Solving Quadratics using square roots:
From earlier example: t2 = 2/5, and t = ±√(2/5) = ±0.63
Another example: -5t2 + 50 = 10; solve for t: -5t2 = -40; t2 = 40/5 = 8 and taking the sq. root of both sides: t = ±√8 = ±√4√2 = ±2√2
U-DO: Solve the following quadratics:
1.-5t2 + 17 = 2 Answer: -5t2 = -15; t2 = 3; and t = ±√3
2.x2 – 7 = 20 Answer: x2 = 27; x = ±√27 = ±√9√3 = ±3√3

Wrap-up
(5 minutes approx.)

Wrap up closing comments and housekeeping.
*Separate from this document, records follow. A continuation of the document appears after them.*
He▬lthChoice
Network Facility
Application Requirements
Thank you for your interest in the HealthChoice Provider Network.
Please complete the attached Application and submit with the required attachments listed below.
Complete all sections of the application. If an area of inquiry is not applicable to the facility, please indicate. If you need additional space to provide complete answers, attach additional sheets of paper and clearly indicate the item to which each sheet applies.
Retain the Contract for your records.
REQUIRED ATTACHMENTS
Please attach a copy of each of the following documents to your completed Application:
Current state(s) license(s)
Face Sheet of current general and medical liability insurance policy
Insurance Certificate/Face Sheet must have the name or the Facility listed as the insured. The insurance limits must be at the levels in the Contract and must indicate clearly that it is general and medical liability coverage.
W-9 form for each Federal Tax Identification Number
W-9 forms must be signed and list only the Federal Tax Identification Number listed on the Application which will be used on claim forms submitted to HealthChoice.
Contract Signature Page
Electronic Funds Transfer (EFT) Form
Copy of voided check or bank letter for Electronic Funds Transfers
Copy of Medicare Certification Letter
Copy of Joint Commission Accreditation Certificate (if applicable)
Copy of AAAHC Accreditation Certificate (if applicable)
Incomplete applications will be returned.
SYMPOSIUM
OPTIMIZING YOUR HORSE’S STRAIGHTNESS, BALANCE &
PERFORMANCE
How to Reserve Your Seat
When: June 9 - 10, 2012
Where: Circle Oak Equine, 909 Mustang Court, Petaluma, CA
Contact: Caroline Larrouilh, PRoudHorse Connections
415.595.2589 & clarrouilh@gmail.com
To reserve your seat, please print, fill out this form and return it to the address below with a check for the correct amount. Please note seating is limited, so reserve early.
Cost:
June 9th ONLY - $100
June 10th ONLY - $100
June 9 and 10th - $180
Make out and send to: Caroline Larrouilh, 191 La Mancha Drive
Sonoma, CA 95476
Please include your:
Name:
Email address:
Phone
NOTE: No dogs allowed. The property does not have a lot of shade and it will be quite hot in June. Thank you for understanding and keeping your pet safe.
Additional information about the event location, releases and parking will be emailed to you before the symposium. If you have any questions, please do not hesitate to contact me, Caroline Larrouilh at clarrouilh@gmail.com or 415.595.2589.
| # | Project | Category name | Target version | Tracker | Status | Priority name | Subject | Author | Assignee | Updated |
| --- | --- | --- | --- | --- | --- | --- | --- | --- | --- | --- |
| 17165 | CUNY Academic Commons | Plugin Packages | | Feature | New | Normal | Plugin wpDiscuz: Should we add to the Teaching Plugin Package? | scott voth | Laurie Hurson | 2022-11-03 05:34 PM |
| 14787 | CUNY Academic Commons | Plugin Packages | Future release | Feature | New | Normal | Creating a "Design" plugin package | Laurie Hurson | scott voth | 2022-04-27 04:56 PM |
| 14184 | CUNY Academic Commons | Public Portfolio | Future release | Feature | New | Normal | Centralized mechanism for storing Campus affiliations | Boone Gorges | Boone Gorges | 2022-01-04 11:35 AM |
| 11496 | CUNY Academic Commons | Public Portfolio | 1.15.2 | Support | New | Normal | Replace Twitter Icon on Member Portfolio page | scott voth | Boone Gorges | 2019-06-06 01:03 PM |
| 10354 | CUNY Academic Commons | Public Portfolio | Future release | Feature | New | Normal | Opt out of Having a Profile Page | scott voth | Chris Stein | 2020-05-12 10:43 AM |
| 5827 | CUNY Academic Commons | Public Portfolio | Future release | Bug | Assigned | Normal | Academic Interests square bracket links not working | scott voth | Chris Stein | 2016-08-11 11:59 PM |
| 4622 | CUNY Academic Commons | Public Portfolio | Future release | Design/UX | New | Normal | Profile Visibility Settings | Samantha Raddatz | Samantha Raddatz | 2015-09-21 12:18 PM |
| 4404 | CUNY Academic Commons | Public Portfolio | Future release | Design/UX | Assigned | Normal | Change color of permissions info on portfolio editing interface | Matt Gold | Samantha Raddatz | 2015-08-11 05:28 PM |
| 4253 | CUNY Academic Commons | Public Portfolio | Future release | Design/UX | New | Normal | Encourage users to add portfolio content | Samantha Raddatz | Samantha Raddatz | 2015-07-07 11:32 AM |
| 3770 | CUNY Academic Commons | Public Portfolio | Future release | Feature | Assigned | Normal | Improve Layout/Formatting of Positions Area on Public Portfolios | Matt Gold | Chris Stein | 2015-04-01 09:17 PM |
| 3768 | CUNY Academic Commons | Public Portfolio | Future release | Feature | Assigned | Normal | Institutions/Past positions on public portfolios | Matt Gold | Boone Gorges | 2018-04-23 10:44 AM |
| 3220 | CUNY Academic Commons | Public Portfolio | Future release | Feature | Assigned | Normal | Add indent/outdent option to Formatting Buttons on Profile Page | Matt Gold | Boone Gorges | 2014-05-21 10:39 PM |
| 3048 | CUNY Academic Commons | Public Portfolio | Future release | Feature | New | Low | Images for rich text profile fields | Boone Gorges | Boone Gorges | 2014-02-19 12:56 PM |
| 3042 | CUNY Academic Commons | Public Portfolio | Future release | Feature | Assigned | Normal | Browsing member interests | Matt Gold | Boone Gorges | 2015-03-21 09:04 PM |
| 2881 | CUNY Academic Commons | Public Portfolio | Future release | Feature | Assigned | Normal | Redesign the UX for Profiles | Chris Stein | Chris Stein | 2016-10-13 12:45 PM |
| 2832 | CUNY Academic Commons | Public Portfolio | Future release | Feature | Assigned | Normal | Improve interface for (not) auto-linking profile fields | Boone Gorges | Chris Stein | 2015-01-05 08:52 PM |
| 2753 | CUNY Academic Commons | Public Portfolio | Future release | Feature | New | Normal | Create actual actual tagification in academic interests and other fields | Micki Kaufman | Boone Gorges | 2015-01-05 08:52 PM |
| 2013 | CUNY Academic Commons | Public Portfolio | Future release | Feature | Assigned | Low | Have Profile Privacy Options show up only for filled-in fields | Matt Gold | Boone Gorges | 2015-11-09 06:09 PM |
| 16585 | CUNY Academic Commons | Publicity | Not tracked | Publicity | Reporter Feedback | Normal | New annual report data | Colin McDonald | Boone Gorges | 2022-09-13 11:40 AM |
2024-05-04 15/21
Homework: Each year the engineering students at universities go through a ritual of dropping eggs, watermelons, etc.. off the roof of a tall building, about 20 meters tall. Find the time when an object will hit the ground from 20 meters and the energy of this object if it is a 60 gram object. Use the height formula: h = -5t2 + v0t + h0 and energy formula: E = (1/2)mv2 (remember m is in kilograms).
Answer: time = 2 seconds; energy is 12 Joules.